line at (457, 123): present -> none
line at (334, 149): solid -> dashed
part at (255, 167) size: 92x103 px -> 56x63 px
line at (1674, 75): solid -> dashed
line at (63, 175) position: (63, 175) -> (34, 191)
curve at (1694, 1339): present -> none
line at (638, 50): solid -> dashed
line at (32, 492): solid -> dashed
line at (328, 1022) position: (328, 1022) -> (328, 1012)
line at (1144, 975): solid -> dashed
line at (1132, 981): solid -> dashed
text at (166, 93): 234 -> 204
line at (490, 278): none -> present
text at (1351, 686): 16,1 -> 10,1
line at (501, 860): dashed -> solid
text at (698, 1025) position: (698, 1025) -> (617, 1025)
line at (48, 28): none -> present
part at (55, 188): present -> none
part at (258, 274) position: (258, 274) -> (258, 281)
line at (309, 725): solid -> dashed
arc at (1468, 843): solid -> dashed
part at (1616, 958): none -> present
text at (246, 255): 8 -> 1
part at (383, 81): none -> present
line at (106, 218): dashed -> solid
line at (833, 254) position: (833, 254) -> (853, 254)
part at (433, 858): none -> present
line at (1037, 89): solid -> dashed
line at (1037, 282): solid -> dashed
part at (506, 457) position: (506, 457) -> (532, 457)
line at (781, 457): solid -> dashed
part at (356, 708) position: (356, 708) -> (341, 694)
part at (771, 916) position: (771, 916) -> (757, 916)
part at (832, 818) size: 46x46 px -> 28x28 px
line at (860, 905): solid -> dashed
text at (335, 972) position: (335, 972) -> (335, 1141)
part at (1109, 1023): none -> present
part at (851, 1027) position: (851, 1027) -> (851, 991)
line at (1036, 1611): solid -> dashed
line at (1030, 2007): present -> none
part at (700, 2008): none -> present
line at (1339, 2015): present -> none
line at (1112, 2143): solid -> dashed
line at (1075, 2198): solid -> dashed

_____

■ Instruction
Retype every line of the data above word for word.

■ The answer
line at (457, 123): present -> none
line at (334, 149): solid -> dashed
part at (255, 167) size: 92x103 px -> 56x63 px
line at (1674, 75): solid -> dashed
line at (63, 175) position: (63, 175) -> (34, 191)
curve at (1694, 1339): present -> none
line at (638, 50): solid -> dashed
line at (32, 492): solid -> dashed
line at (328, 1022) position: (328, 1022) -> (328, 1012)
line at (1144, 975): solid -> dashed
line at (1132, 981): solid -> dashed
text at (166, 93): 234 -> 204
line at (490, 278): none -> present
text at (1351, 686): 16,1 -> 10,1
line at (501, 860): dashed -> solid
text at (698, 1025) position: (698, 1025) -> (617, 1025)
line at (48, 28): none -> present
part at (55, 188): present -> none
part at (258, 274) position: (258, 274) -> (258, 281)
line at (309, 725): solid -> dashed
arc at (1468, 843): solid -> dashed
part at (1616, 958): none -> present
text at (246, 255): 8 -> 1
part at (383, 81): none -> present
line at (106, 218): dashed -> solid
line at (833, 254) position: (833, 254) -> (853, 254)
part at (433, 858): none -> present
line at (1037, 89): solid -> dashed
line at (1037, 282): solid -> dashed
part at (506, 457) position: (506, 457) -> (532, 457)
line at (781, 457): solid -> dashed
part at (356, 708) position: (356, 708) -> (341, 694)
part at (771, 916) position: (771, 916) -> (757, 916)
part at (832, 818) size: 46x46 px -> 28x28 px
line at (860, 905): solid -> dashed
text at (335, 972) position: (335, 972) -> (335, 1141)
part at (1109, 1023): none -> present
part at (851, 1027) position: (851, 1027) -> (851, 991)
line at (1036, 1611): solid -> dashed
line at (1030, 2007): present -> none
part at (700, 2008): none -> present
line at (1339, 2015): present -> none
line at (1112, 2143): solid -> dashed
line at (1075, 2198): solid -> dashed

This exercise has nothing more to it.